As of late, I’ve been experiencing a wide and tumultuous range of emotions and feelings that I’m not really equipped to deal with. I’ve noticed that these same feelings of loneliness and isolation seem to come back to me every summer when I am at my most solitary and therefore more susceptible to emotional turmoil. All year long I work hard to bury these feelings deep within my subconscious only to have them spring forth in the summer months, like one of those cans of joke peanuts that spring fake worms on its opener. Well, since I’m finally being forced to confront these feelings this summer, I might as well do it on the internet for personal gain right?
Most #teens will tell you that summer nights are best spent in a dark room doing god-knows-what on those evil glowing boxes we call computers. But, the days are long and the nights are even longer; and all that solitude can lead to an unhealthy amount of introspection. As soon as my attention inadvertently shifts from whatever movie I’m only half paying attention to, whatever my mind hand reaches deep down into my subconscious and pulls out some long forgotten emotional conflict I didn’t even know I was conflicted about, like a Las Vegas magician pulling a rabbit out of a hat. TA-DA!
As I’m waiting for the Netflix auto-play to begin the next episode of Sense 8 (which is great by the way) a voice says “wow you’re lonely” and because its 4 a.m., and I haven’t left the house in a solid two weeks, I’m inclined to agree. Now that I’ve discovered this feeling, I have to deal with it. But it’s very hard to remedy loneliness at 4 a.m. on a Tuesday, so I’m forced to try and beat that feeling back down into wherever it came from, at least until morning. An easy life hack I’ve found is to occupy your nights with menial tasks and various forms of media that require a basic level of attention. Lose yourself in these tasks until you can no longer keep your eyes open. Repeat.

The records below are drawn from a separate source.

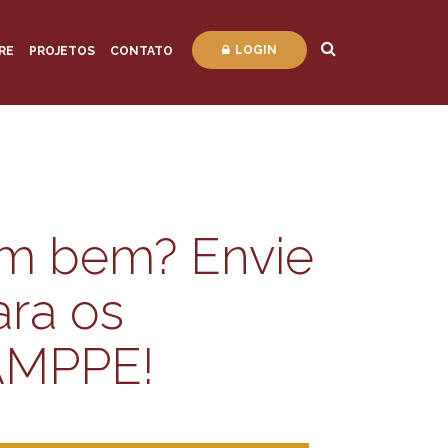
LOGIN
RE
PROJETOS
CONTATO
um bem? Envie
ara os
 AMPPE!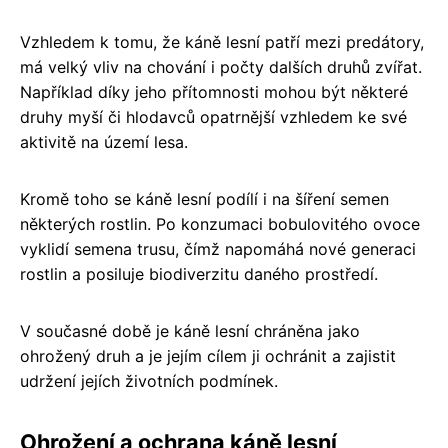
Vzhledem k tomu, že káně lesní patří mezi predátory,
má velký vliv na chování i počty dalších druhů zvířat.
Například díky jeho přítomnosti mohou být některé
druhy myší či hlodavců opatrnější vzhledem ke své
aktivitě na území lesa.
Kromě toho se káně lesní podílí i na šíření semen
některých rostlin. Po konzumaci bobulovitého ovoce
vyklidí semena trusu, čímž napomáhá nové generaci
rostlin a posiluje biodiverzitu daného prostředí.
V současné době je káně lesní chráněna jako
ohrožený druh a je jejím cílem ji ochránit a zajistit
udržení jejích životních podmínek.
Ohrožení a ochrana káně lesní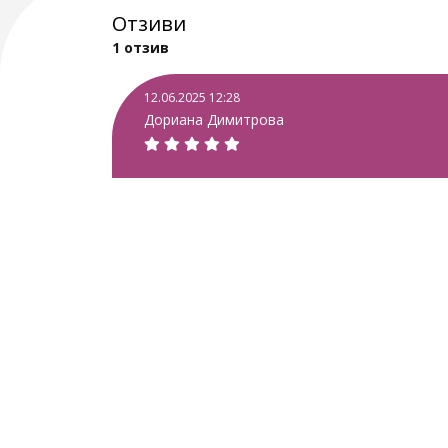
Отзиви
1 отзив
12.06.2025 12:28
Дориана Димитрова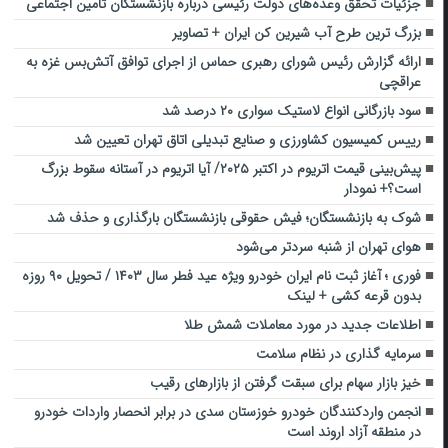
جزئیات تحقق وعده‌های دولت رئیسی درباره بازنشستگان تامین اجتماعی
بزرگ ترین طرح آب شیرین کن ایران + تصاویر
ارائه گزارش رئیس شورای رهبری حماس از اجرای توافق آتش‌بس غزه به
عراقچی
سود بازرگانی انواع لاستیک سواری ۲۰ درصد شد
رییس کمیسیون کشاورزی و صنایع تبدیلی اتاق تهران تعیین شد
پیش‌بینی قیمت اتریوم در اکتبر ۲۰۲۵/ آیا اتریوم در آستانه سقوط بزرگ
است؟+ نمودار
شوک به بازنشستگان؛ فیش حقوقی بازنشستگان بارگذاری و حذف شد
هوای تهران از شنبه سردتر می‌شود
فوری ؛ آغاز ثبت نام ایران خودرو ویژه عید فطر سال ۱۴۰۳ / تحویل ۹۰ روزه
بدون قرعه کشی + لینک
اطلاعات جدید در مورد معاملات شمش طلا
سرمایه گذاری در نظام سلامت
خیز بازار سهام برای سبقت گرفتن از بازارهای رقیب
انجمن واردکنندگان خودرو خوزستان سدی در برابر انحصار واردات خودرو
در منطقه آزاد اروند است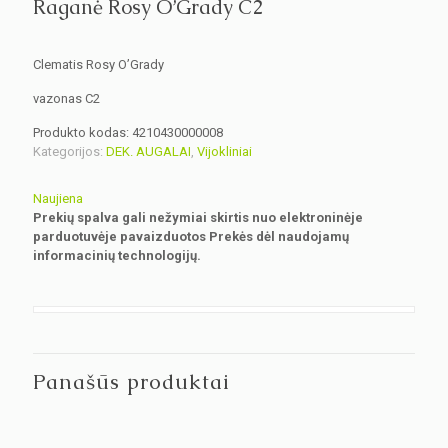
Raganė Rosy O’Grady C2
Clematis Rosy O’Grady
vazonas C2
Produkto kodas:
4210430000008
Kategorijos:
DEK. AUGALAI
,
Vijokliniai
Naujiena
Prekių spalva gali nežymiai skirtis nuo elektroninėje
parduotuvėje pavaizduotos Prekės dėl naudojamų
informacinių technologijų.
Panašūs produktai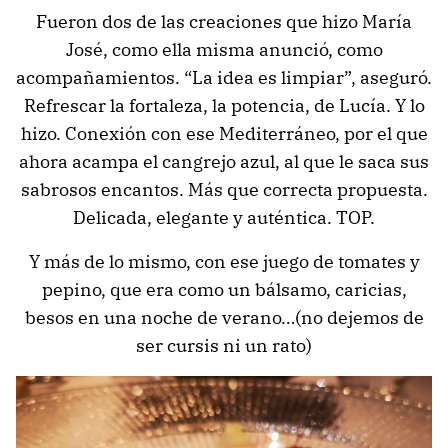
Fueron dos de las creaciones que hizo María
José, como ella misma anunció, como
acompañamientos. “La idea es limpiar”, aseguró.
Refrescar la fortaleza, la potencia, de Lucía. Y lo
hizo. Conexión con ese Mediterráneo, por el que
ahora acampa el cangrejo azul, al que le saca sus
sabrosos encantos. Más que correcta propuesta.
Delicada, elegante y auténtica. TOP.
Y más de lo mismo, con ese juego de tomates y
pepino, que era como un bálsamo, caricias,
besos en una noche de verano…(no dejemos de
ser cursis ni un rato)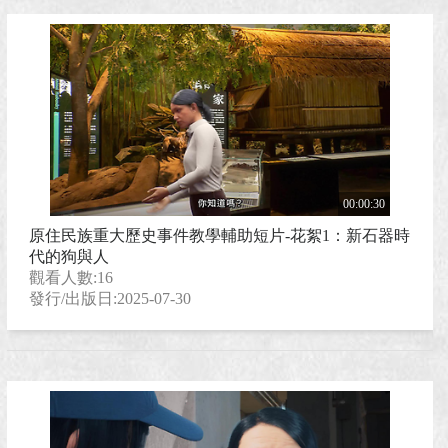
00:00:30
原住民族重大歷史事件教學輔助短片-花絮1：新石器時
代的狗與人
觀看人數:16
發行/出版日:2025-07-30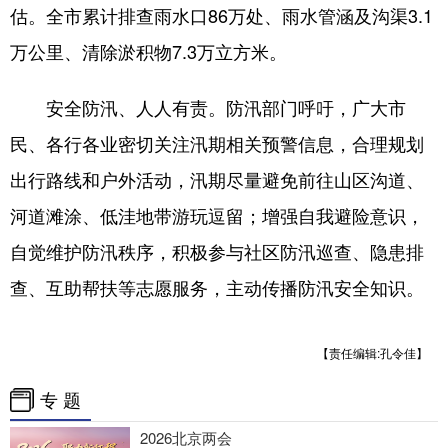
估。全市累计排查雨水口86万处、雨水管涵及沟渠3.1
万公里、清除淤积物7.3万立方米。
安全防汛、人人有责。防汛部门呼吁，广大市
民、各行各业密切关注汛期相关预警信息，合理规划
出行路线和户外活动，汛期尽量避免前往山区沟道、
河道滩涂、低洼地带游玩逗留；增强自我避险意识，
自觉维护防汛秩序，积极参与社区防汛巡查、隐患排
查、互助帮扶等志愿服务，主动传播防汛安全知识。
【责任编辑:孔令佳】
专 题
2026北京两会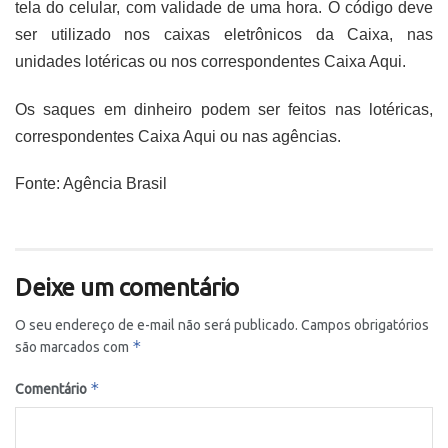
tela do celular, com validade de uma hora. O código deve
ser utilizado nos caixas eletrônicos da Caixa, nas
unidades lotéricas ou nos correspondentes Caixa Aqui.
Os saques em dinheiro podem ser feitos nas lotéricas,
correspondentes Caixa Aqui ou nas agências.
Fonte: Agência Brasil
Deixe um comentário
O seu endereço de e-mail não será publicado.
Campos obrigatórios
*
são marcados com
*
Comentário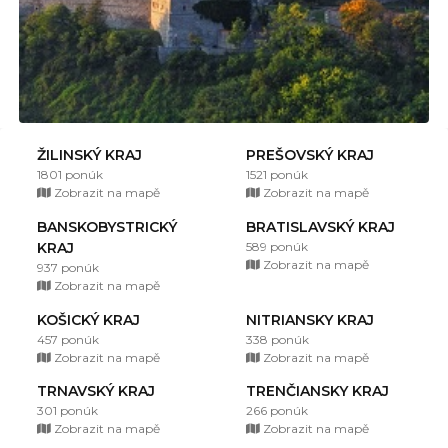
ŽILINSKÝ KRAJ
PREŠOVSKÝ KRAJ
1801 ponúk
1521 ponúk
Zobrazit na mapě
Zobrazit na mapě
BANSKOBYSTRICKÝ
BRATISLAVSKÝ KRAJ
KRAJ
589 ponúk
Zobrazit na mapě
937 ponúk
Zobrazit na mapě
KOŠICKÝ KRAJ
NITRIANSKY KRAJ
457 ponúk
338 ponúk
Zobrazit na mapě
Zobrazit na mapě
TRNAVSKÝ KRAJ
TRENČIANSKY KRAJ
301 ponúk
266 ponúk
Zobrazit na mapě
Zobrazit na mapě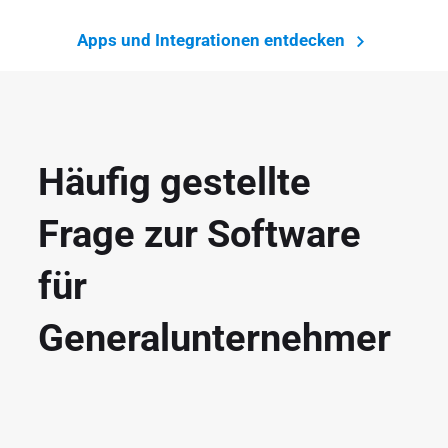
Apps und Integrationen entdecken
Häufig gestellte
Frage zur Software
für
Generalunternehmer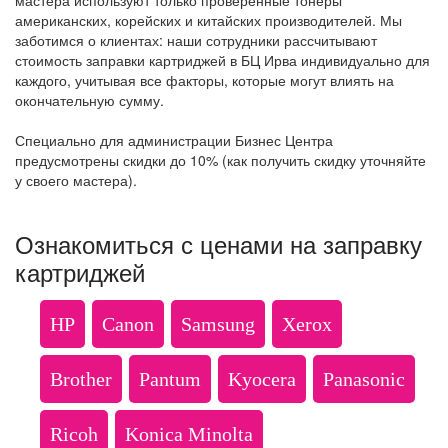
мастера используют только проверенные тонеры
американских, корейских и китайских производителей. Мы
заботимся о клиентах: наши сотрудники рассчитывают
стоимость заправки картриджей в БЦ Ирва индивидуально для
каждого, учитывая все факторы, которые могут влиять на
окончательную сумму.
Специально для администрации Бизнес Центра
предусмотрены скидки до 10% (как получить скидку уточняйте
у своего мастера).
Ознакомиться с ценами на заправку
картриджей
HP
Canon
Samsung
Xerox
Brother
Pantum
Kyocera
Panasonic
Ricoh
Konica Minolta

Seasonal Affective Disorder, appropriately acronym-ed S.A.D, is a form of depression that normally begins in the fall, and is usually caused by a lack sunlight. However, I’ve personally found the scorching summer months to be my most emotionally turbulent. The idleness of being out of school, compounded by the copious amount of free time and oppressive heat can be very conducive to a breakdown in emotional stability. After long nights of self-doubt and oppressive self-reflection, it’s common to feel as though my emotions threw a wild house party I wasn’t invited to, and then made me clean up after it was over.
Annoyingly, this does not only affect my old emotions. Any new emotion I might experience is filtered through this lens of rabid instability and distorted into something rough and primal. Next thing you know, you’re walking into a coffee shop, happen to witness a couple together, and are immediately being hit over the head with something that could be vaguely described as “longing,” but before you can process this newly escaped feeling or at least politely shush it like you would a small child, you’re being asked whether or not you want your coffee hot or over ice. The feeling scurries away uncomforted, but shaking its angry fist and promising to return with friends.
Run! Run as fast as you can for as long as you can from your deeply seated emotional conflicts and never stop; unless you’re one of those people who can “deal with their feelings,” then by all means, go ahead.